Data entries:
-.-.-

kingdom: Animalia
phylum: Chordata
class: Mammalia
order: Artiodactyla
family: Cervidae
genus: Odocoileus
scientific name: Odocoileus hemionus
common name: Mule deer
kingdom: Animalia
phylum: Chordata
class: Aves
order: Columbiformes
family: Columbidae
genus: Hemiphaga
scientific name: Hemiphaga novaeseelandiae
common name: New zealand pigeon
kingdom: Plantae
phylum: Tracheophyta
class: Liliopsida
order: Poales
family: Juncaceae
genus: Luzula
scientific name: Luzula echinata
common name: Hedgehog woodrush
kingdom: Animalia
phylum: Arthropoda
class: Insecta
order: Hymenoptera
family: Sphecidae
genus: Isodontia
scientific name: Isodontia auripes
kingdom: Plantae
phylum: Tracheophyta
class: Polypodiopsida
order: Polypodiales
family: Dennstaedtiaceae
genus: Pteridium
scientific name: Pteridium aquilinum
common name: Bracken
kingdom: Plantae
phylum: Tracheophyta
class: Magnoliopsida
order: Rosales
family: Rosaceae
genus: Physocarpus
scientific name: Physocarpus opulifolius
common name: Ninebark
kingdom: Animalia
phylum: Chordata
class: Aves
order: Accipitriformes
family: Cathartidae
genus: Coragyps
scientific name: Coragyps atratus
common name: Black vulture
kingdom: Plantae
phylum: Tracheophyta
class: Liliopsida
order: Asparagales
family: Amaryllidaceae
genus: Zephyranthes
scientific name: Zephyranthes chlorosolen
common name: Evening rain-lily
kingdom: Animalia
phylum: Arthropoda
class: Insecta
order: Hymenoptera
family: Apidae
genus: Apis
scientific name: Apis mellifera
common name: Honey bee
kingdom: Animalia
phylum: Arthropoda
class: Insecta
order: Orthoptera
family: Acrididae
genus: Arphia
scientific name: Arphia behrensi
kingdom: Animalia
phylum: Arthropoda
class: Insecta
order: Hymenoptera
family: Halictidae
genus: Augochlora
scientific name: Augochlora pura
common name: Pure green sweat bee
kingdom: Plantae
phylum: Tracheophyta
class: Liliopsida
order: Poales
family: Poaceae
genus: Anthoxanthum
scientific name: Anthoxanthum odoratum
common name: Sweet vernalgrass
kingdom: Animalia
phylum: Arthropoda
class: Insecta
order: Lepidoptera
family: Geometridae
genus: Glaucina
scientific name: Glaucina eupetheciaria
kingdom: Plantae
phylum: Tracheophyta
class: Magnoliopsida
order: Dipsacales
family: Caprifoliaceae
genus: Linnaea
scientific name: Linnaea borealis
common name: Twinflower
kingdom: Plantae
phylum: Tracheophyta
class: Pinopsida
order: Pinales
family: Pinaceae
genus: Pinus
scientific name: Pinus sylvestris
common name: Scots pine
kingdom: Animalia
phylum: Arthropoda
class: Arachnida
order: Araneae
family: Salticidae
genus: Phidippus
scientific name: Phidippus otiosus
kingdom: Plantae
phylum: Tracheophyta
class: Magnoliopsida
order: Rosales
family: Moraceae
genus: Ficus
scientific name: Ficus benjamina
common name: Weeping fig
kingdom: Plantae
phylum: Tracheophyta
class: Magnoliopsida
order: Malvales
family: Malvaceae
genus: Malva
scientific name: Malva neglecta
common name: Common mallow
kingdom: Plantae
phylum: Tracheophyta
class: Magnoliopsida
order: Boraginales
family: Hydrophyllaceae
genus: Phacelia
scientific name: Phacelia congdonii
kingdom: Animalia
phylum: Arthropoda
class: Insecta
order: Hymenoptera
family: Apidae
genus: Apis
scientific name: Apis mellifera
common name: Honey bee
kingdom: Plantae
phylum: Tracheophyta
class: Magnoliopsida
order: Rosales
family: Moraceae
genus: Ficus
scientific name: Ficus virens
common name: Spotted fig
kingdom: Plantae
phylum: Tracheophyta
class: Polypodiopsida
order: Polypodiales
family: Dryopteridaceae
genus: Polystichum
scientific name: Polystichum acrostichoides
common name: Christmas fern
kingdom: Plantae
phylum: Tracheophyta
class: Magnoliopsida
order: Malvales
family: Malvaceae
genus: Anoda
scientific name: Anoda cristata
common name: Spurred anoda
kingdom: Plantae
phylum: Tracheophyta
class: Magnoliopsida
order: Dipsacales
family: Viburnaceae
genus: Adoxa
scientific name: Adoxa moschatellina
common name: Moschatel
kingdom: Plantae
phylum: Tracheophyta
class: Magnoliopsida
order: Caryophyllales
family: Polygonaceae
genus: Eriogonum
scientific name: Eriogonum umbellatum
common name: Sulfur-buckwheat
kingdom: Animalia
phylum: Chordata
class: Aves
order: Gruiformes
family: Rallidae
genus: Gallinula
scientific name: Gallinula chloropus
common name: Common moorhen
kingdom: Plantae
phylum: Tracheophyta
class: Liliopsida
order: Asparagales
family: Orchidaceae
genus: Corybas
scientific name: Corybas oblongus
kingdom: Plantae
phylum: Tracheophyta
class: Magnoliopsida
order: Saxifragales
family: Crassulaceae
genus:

-.-.-

Please copy the data entries above line for line, with no changes.

> Complete answer:
kingdom: Animalia
phylum: Chordata
class: Mammalia
order: Artiodactyla
family: Cervidae
genus: Odocoileus
scientific name: Odocoileus hemionus
common name: Mule deer
kingdom: Animalia
phylum: Chordata
class: Aves
order: Columbiformes
family: Columbidae
genus: Hemiphaga
scientific name: Hemiphaga novaeseelandiae
common name: New zealand pigeon
kingdom: Plantae
phylum: Tracheophyta
class: Liliopsida
order: Poales
family: Juncaceae
genus: Luzula
scientific name: Luzula echinata
common name: Hedgehog woodrush
kingdom: Animalia
phylum: Arthropoda
class: Insecta
order: Hymenoptera
family: Sphecidae
genus: Isodontia
scientific name: Isodontia auripes
kingdom: Plantae
phylum: Tracheophyta
class: Polypodiopsida
order: Polypodiales
family: Dennstaedtiaceae
genus: Pteridium
scientific name: Pteridium aquilinum
common name: Bracken
kingdom: Plantae
phylum: Tracheophyta
class: Magnoliopsida
order: Rosales
family: Rosaceae
genus: Physocarpus
scientific name: Physocarpus opulifolius
common name: Ninebark
kingdom: Animalia
phylum: Chordata
class: Aves
order: Accipitriformes
family: Cathartidae
genus: Coragyps
scientific name: Coragyps atratus
common name: Black vulture
kingdom: Plantae
phylum: Tracheophyta
class: Liliopsida
order: Asparagales
family: Amaryllidaceae
genus: Zephyranthes
scientific name: Zephyranthes chlorosolen
common name: Evening rain-lily
kingdom: Animalia
phylum: Arthropoda
class: Insecta
order: Hymenoptera
family: Apidae
genus: Apis
scientific name: Apis mellifera
common name: Honey bee
kingdom: Animalia
phylum: Arthropoda
class: Insecta
order: Orthoptera
family: Acrididae
genus: Arphia
scientific name: Arphia behrensi
kingdom: Animalia
phylum: Arthropoda
class: Insecta
order: Hymenoptera
family: Halictidae
genus: Augochlora
scientific name: Augochlora pura
common name: Pure green sweat bee
kingdom: Plantae
phylum: Tracheophyta
class: Liliopsida
order: Poales
family: Poaceae
genus: Anthoxanthum
scientific name: Anthoxanthum odoratum
common name: Sweet vernalgrass
kingdom: Animalia
phylum: Arthropoda
class: Insecta
order: Lepidoptera
family: Geometridae
genus: Glaucina
scientific name: Glaucina eupetheciaria
kingdom: Plantae
phylum: Tracheophyta
class: Magnoliopsida
order: Dipsacales
family: Caprifoliaceae
genus: Linnaea
scientific name: Linnaea borealis
common name: Twinflower
kingdom: Plantae
phylum: Tracheophyta
class: Pinopsida
order: Pinales
family: Pinaceae
genus: Pinus
scientific name: Pinus sylvestris
common name: Scots pine
kingdom: Animalia
phylum: Arthropoda
class: Arachnida
order: Araneae
family: Salticidae
genus: Phidippus
scientific name: Phidippus otiosus
kingdom: Plantae
phylum: Tracheophyta
class: Magnoliopsida
order: Rosales
family: Moraceae
genus: Ficus
scientific name: Ficus benjamina
common name: Weeping fig
kingdom: Plantae
phylum: Tracheophyta
class: Magnoliopsida
order: Malvales
family: Malvaceae
genus: Malva
scientific name: Malva neglecta
common name: Common mallow
kingdom: Plantae
phylum: Tracheophyta
class: Magnoliopsida
order: Boraginales
family: Hydrophyllaceae
genus: Phacelia
scientific name: Phacelia congdonii
kingdom: Animalia
phylum: Arthropoda
class: Insecta
order: Hymenoptera
family: Apidae
genus: Apis
scientific name: Apis mellifera
common name: Honey bee
kingdom: Plantae
phylum: Tracheophyta
class: Magnoliopsida
order: Rosales
family: Moraceae
genus: Ficus
scientific name: Ficus virens
common name: Spotted fig
kingdom: Plantae
phylum: Tracheophyta
class: Polypodiopsida
order: Polypodiales
family: Dryopteridaceae
genus: Polystichum
scientific name: Polystichum acrostichoides
common name: Christmas fern
kingdom: Plantae
phylum: Tracheophyta
class: Magnoliopsida
order: Malvales
family: Malvaceae
genus: Anoda
scientific name: Anoda cristata
common name: Spurred anoda
kingdom: Plantae
phylum: Tracheophyta
class: Magnoliopsida
order: Dipsacales
family: Viburnaceae
genus: Adoxa
scientific name: Adoxa moschatellina
common name: Moschatel
kingdom: Plantae
phylum: Tracheophyta
class: Magnoliopsida
order: Caryophyllales
family: Polygonaceae
genus: Eriogonum
scientific name: Eriogonum umbellatum
common name: Sulfur-buckwheat
kingdom: Animalia
phylum: Chordata
class: Aves
order: Gruiformes
family: Rallidae
genus: Gallinula
scientific name: Gallinula chloropus
common name: Common moorhen
kingdom: Plantae
phylum: Tracheophyta
class: Liliopsida
order: Asparagales
family: Orchidaceae
genus: Corybas
scientific name: Corybas oblongus
kingdom: Plantae
phylum: Tracheophyta
class: Magnoliopsida
order: Saxifragales
family: Crassulaceae
genus:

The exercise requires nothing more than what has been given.